_Selected passage_
The most significant result of the preceding analysis is that it is clear that evaporation of water vapor into the atmosphere and cloud formation must provide a very strong negative feedback to radiative forcing in the UV/Vis bands that deliver most of the solar energy to earth. Starting from the present near-equilibrium conditions, a decrease of albedo would let more solar radiation reach the surface of the earth. That should be able to evaporate more water, produce more clouds and raise the albedo. If the albedo were to increase a bit beyond equilibrium, the surface would receive less insolation, the upper oceans would cool and cloud cover would decrease until balance was restored. Considering that downwelling infrared radiation is absorbed essentially at the ocean surfaces, the only thing that it can do is produce evaporation. We have just seen that a radiative forcing of 22 W/m2 apparently produces only a few hundredths of a degree of ocean surface temperature change. It seems a bit absurd to think that the 3.7 W/m2 of IR forcing that is expected to accompany a doubling of the atmospheric concentration of CO2 might do more. CO2 is simply not the control knob for the earth’s temperature.

Since cloud cover is so exquisitely regulated that it maintains a steady mean temperature, it would appear to be necessary for climate models to handle clouds well. In fact, however, that is one of their weaknesses. In general, the models used by the IPCC do a miserable job of modeling rainfall. It is highly likely that they are doing an equally poor job of cloud cover and albedo. Until this situation is dramatically improved, the climate models will remain essentially useless for anything but scare tactics.

Moving on to Willis’ implied question: If 22 W/m2 produces no significant temperature variations, why should the 0.25 W/m2 associated with the approximately 11 year solar cycles have the larger effect shown in Fig. 2? Only about half of this small amount would even reach ground level anyway. So how is it that we see 11 year solar cycle period temperature variability in the 60 year sea surface temperature record of Fig. 2? There are several possible explanations here. Some folks claim that the solar cycle temperature oscillations are spurious, but that seems unlikely to me for several reasons. First, the temperature peaks match the sunspot peaks. Second, I showed that Willis’ slow Fourier transform technique is quite capable of pulling this small signal out of the noisy data. Additionally, Roy Spencer, Nir Shaviv and others have found temperature variations of similar magnitude using different methods and data sets. Leif Svalgaard thinks that ~ 0.1oC temperature variations are real; however, he mistakenly persists in thinking that TSI variations of order 0.1 W/m2 at the earth surface can cause such temperature changes in several tens of meters of upper oceans. (Bear in mind that the first 25 meters of ocean has about 10X the heat capacity of the entire atmosphere.) Others claim that the temperature variations are spurious due to significant volcanic eruptions having occurred with approximate solar cycle timing. I think this to be very unlikely on a 60 year data set.

_Stated task A_
Swap "climate models" for "weather models" in the climate passage, and give everything from "Since cloud cover" down to "but scare tactics.".
_Stated task B_
According to the climate passage, how much infrared forcing is expected to accompany a doubling of the atmospheric concentration of CO2?
_Stated task C_
Write what follows the last sentence of the climate passage.

Collection entries:
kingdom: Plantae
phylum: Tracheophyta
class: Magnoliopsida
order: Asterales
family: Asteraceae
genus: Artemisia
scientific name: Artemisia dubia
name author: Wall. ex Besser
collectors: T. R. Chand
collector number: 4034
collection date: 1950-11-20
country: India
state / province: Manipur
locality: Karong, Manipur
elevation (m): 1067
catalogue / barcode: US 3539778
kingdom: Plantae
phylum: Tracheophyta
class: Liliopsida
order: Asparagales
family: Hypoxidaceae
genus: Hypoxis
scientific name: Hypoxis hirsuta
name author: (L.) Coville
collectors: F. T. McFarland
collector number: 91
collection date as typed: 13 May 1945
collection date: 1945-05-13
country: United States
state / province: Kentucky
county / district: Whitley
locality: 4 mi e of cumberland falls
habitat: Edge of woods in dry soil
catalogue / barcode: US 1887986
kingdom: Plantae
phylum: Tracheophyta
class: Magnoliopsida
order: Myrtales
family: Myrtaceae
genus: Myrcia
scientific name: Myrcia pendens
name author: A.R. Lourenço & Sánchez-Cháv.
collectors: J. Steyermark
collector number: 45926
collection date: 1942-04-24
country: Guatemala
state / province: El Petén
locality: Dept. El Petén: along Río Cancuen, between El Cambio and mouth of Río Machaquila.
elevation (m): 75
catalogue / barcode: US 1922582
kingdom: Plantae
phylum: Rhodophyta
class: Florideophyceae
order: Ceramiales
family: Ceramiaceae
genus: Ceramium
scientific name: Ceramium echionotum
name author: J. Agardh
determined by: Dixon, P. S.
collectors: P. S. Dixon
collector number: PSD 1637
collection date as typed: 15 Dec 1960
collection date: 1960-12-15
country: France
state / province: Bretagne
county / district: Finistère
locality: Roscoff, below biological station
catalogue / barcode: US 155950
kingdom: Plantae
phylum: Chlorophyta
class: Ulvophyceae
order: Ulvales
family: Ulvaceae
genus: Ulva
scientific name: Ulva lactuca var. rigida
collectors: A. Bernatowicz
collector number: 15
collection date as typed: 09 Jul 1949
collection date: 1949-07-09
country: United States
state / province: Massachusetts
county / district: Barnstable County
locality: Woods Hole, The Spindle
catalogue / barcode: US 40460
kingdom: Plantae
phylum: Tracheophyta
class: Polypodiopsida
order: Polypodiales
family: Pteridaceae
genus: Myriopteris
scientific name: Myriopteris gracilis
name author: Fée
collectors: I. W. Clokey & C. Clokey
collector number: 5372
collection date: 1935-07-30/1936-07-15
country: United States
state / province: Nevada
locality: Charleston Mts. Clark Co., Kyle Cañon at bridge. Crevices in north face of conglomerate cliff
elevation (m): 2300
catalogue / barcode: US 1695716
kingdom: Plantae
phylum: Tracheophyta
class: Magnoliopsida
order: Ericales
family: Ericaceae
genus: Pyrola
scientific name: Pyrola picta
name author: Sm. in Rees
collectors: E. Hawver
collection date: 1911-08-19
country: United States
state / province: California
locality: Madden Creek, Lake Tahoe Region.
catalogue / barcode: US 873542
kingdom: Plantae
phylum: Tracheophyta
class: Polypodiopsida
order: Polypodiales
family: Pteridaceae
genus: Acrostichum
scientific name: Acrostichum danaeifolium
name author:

_Written response A_
Since cloud cover is so exquisitely regulated that it maintains a steady mean temperature, it would appear to be necessary for weather models to handle clouds well. In fact, however, that is one of their weaknesses. In general, the models used by the IPCC do a miserable job of modeling rainfall. It is highly likely that they are doing an equally poor job of cloud cover and albedo. Until this situation is dramatically improved, the weather models will remain essentially useless for anything but scare tactics.

_Written response B_
3.7 W/m2

_Written response C_
So, let’s take the question and the result of Fig. 2 seriously for a moment. The TSI variations associated with the solar cycle are only about 0.25 W/m 2, averaged over the earth surface and daily cycles. About 70%, or 0.175 W/m2 enters the troposphere. About (160/340)x0.25W/m2 = 0.117 W/m2 reaches the surface at wavelengths below 2 micron. About half the difference between the 0.175 and 0.117 W/m2 reaches the surface at longer wavelengths and after scattering in the atmosphere. This gives a peak to trough variation of about 0.15 W/m2 that would reach the surface. This is only about 15% of the 1.0 W/m2 that would be needed to drive surface temperature oscillations of 0.13 oC. So without even considering the possibility that changes of albedo might prevent most of the solar flux variation from even reaching the earth, it is apparent that TSI variations associated with the solar cycle do not provide enough energy to produce the temperature oscillations shown in Fig. 2.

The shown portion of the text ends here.